Enhanced-fluidity liquid chromatography (EFLC) involves the addition of liquefied carbon dioxide to conventional liquid mobile phases. The addition of liquid carbon dioxide enhances diffusivity and decreases viscosity while maintaining mixture polarity, typically resulting in reduced time of analysis. In her lecture, Olesik described how EFLC can improve separations of proteins and peptides under a range of retention mechanisms including hydrophobic interaction-, ion exchange- and reversed phase-chromatography. In addition to improving the time of analysis and using these separation mechanisms, the value of these solvents for also enhancing mass spectrometric analysis was illustrated. She found that CO2 acts as an enhancing agent to improve the relative ionization efficiency of all ions to give a better signal and more fragmentation. This study was conducted through an ion internal energy measurement to determine a relative ionization efficiency. The presence of CO2 especially sharpens the chromatographic bands and decreases pressure drop across the column, allowing for the use of longer columns for enhanced resolution.
Olesik also presented the HPLC environmental assessment tool (HPLC-EAT), through which she evaluated the method greenness score for various solvents, including a variety of alcohols as well as acetonitrile and water. Laboratories across the world are seeking to improve environmental sustainability, and as part of that, chemists are moving toward conducting an overall environmental evaluation of chromatographic methods as they are being developed. Many environmental assessment tools for analytical methods have been reported in the literature, but one has yet to be universally accepted as the best tool. However, it is worth noting that when EFLC is employed, the “green” properties of CO2 are an additional benefit—on top of the method performance gains that can be achieved with this technique.
Prof. Steve Weber of the University of Pittsburgh rounded out the Dal Nogare award symposium with his presentation on “electroosmotic perfusion for sampling in the brain.” Deviating from the other lectures, his presentation was not an evaluation of a chromatographic system per se. Instead, he presented work in which he and his team have been treating brain tissue as a slab gel and conducting electrophoresis to measure mobilities and zeta potentials; “Why not do this?” he asked, given that electroosmotic flow is available in brain tissue. He described his experiments as measurements that were relatively fast, at a minute or less in the tissue, although frequently 5 to 10 min were needed to reach a steady state once the probe was placed into the brain itself. The size of the probe had to be considered; if it were too big, and it disrupted the brain, function could be lost.
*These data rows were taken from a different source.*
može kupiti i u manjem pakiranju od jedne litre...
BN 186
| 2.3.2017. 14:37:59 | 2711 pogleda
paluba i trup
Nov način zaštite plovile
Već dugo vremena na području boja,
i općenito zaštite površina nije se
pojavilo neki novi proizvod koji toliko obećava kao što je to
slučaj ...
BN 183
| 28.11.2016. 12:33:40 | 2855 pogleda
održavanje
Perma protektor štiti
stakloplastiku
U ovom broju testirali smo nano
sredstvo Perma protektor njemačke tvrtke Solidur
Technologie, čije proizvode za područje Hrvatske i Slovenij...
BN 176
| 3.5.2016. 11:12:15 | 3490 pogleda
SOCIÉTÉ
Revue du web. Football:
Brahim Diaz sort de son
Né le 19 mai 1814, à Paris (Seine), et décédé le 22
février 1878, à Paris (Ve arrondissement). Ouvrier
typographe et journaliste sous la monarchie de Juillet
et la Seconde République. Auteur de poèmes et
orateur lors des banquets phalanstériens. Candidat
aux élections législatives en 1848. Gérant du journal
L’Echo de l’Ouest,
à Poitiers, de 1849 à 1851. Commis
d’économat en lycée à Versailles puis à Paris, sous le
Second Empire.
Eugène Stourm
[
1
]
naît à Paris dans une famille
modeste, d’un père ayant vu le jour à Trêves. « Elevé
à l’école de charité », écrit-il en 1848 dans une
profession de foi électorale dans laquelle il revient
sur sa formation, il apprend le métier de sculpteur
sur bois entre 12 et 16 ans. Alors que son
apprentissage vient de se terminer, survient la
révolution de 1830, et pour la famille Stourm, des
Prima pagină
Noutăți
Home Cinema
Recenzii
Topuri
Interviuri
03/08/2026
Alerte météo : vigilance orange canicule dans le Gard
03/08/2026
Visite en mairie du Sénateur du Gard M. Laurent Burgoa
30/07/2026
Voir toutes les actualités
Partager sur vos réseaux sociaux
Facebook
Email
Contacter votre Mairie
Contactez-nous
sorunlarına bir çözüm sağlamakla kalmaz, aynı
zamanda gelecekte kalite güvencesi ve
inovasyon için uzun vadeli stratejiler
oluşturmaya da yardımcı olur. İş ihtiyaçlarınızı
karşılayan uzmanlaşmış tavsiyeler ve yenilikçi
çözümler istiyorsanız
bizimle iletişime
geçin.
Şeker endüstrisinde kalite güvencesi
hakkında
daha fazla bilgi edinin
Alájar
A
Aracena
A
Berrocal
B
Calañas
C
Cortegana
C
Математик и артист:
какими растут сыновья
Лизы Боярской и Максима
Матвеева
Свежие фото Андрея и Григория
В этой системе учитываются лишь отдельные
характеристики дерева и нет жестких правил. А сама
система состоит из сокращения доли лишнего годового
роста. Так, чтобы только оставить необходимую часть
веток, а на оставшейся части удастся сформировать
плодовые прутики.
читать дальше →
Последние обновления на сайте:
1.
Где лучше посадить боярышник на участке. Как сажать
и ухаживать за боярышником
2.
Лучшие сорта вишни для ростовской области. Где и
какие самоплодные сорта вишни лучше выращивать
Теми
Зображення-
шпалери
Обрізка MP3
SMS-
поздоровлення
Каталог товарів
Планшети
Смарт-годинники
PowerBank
Current devices have small (90 μm outside diameter) probes for source and sink with a conical terminus (like a pencil) to minimize tissue trauma upon insertion.
It was fascinating to hear in the talk that a former MD–PhD student turned neurosurgeon had studied matrix-assisted laser desorption/ionization–mass spectrometry (MALDI-MS) to learn how to effectively push fluids into the brain after surgery. Weber’s research also investigated the push-pull of a fluid passed through tissue via a fluorescent microscope. The initial concentration of the substrate was measured before it entered the tissue, and the resultant product concentration was then determined after the fluid exited. Again, MALDI-MS was used to understand the composition of the exit fluid. Simulations have provided insight into conditions to use for analysis, specifically to determine the rate of degradation of peptides in the extracellular space.